Plan combines weighty role of domestic consumers with continual opening-up
China’s new “dual-circulation” development model will provide the engine for the country’s future economic success and could herald a new era of globalization, according to experts.
The model, which combines the forces of China’s domestic economy and international economic engagement, is set to be central to China’s 14th Five-Year Plan (2021-25).
It was first raised by Xi Jinping, general secretary of the Communist Party of China Central Committee, at a high-level CPC meeting in May.
Stephen Roach, a leading US economist and senior fellow at Yale University’s Jackson Institute for Global Affairs, called it a “very important strategic concept”.

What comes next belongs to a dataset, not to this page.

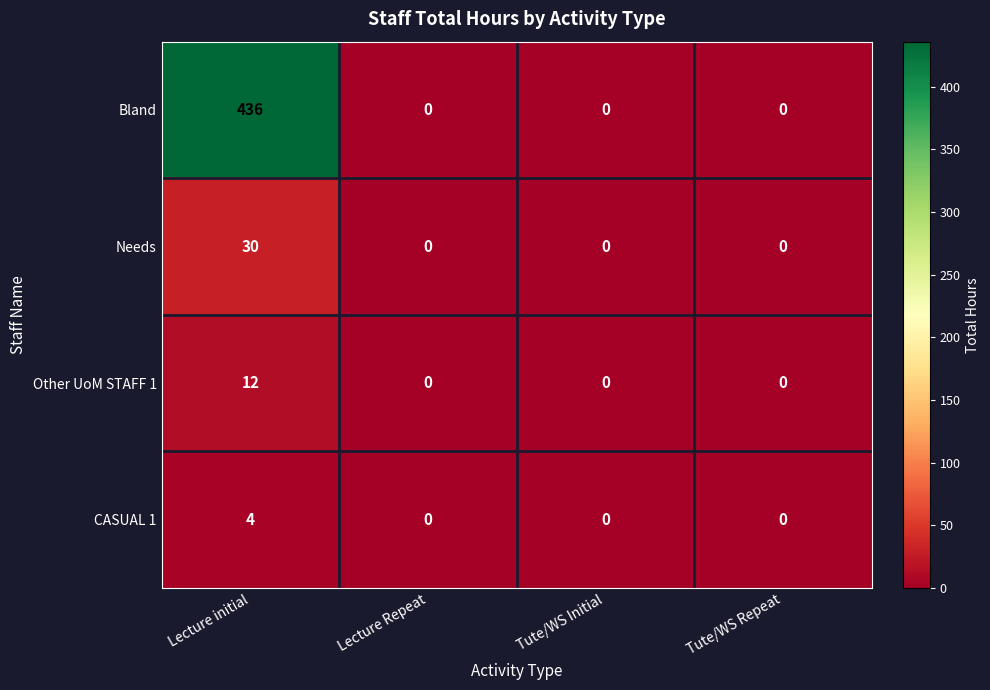

True or false: CASUAL 1 has a value of 6 at Lecture initial.

False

“It underscores China’s focus on both the internal and external elements of its growth strategy,” he said. “Success will be measured on how well these two sources of support work together rather than in isolation from one another.”

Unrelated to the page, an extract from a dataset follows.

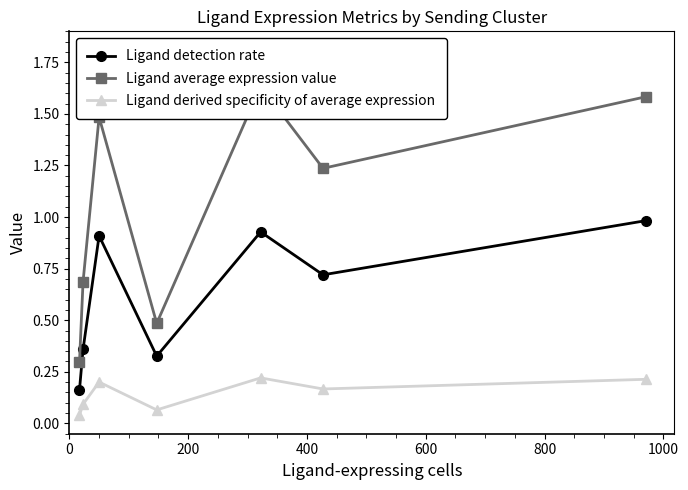

Which series has the largest range (max minus min)?

Ligand average expression value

Edward Tse, CEO and founder of Gao Feng Advisory, a management consultancy, believes that dual circulation is a concept that fully embraces the emergence of “globalization 2.0”.
He said globalization 1.0 was the Made in China era of China being the center of supply, while now, with a huge new middle-income group, the nation is a center of demand as well as supply.
“This is the new pattern of dual cycles of global supply and demand which epitomizes a new era of globalization,” he said.
China’s dual circulation strategy, in which the domestic economy is the mainstay and the domestic and international economies complement each other, has already attracted much international interest and comment.
At the same time, the model recognizes the importance of the international economy in China’s development, including further opening-up of the economy to foreign companies.
Xi has said the aim is to “fully bring out the advantage of its (China’s) super-large market scale and the potential of domestic demand to establish a new development pattern featuring domestic and international circulations that complement each other.”
Zhu Ning, a professor of finance and also deputy dean at the Shanghai Advanced Institute of Finance, believes the new model is right to recognize the role of domestic consumption in China’s future development.
“Consumption now contributes more than half of China’s economic growth, and the domestic market is growing faster than that of many developed economies,” he said.
However, he added, “The dual circulation aspect of this has to be borne in mind at all times. It would be counterproductive if China gave up on opening-up and solely focused instead on its domestic economy.”
Hao Hong, managing director and head of research at BOCOM International Securities, based in Hong Kong, said the strategy recognizes a major shift taking place in China’s economy.
“It is about the changing role of China’s production capacity and the need to move it to satisfy the new domestic demand and not just that from abroad. You can see this already with car production and the manufacture of iPhones. Increasingly they are being made in China to meet domestic demand,” he said.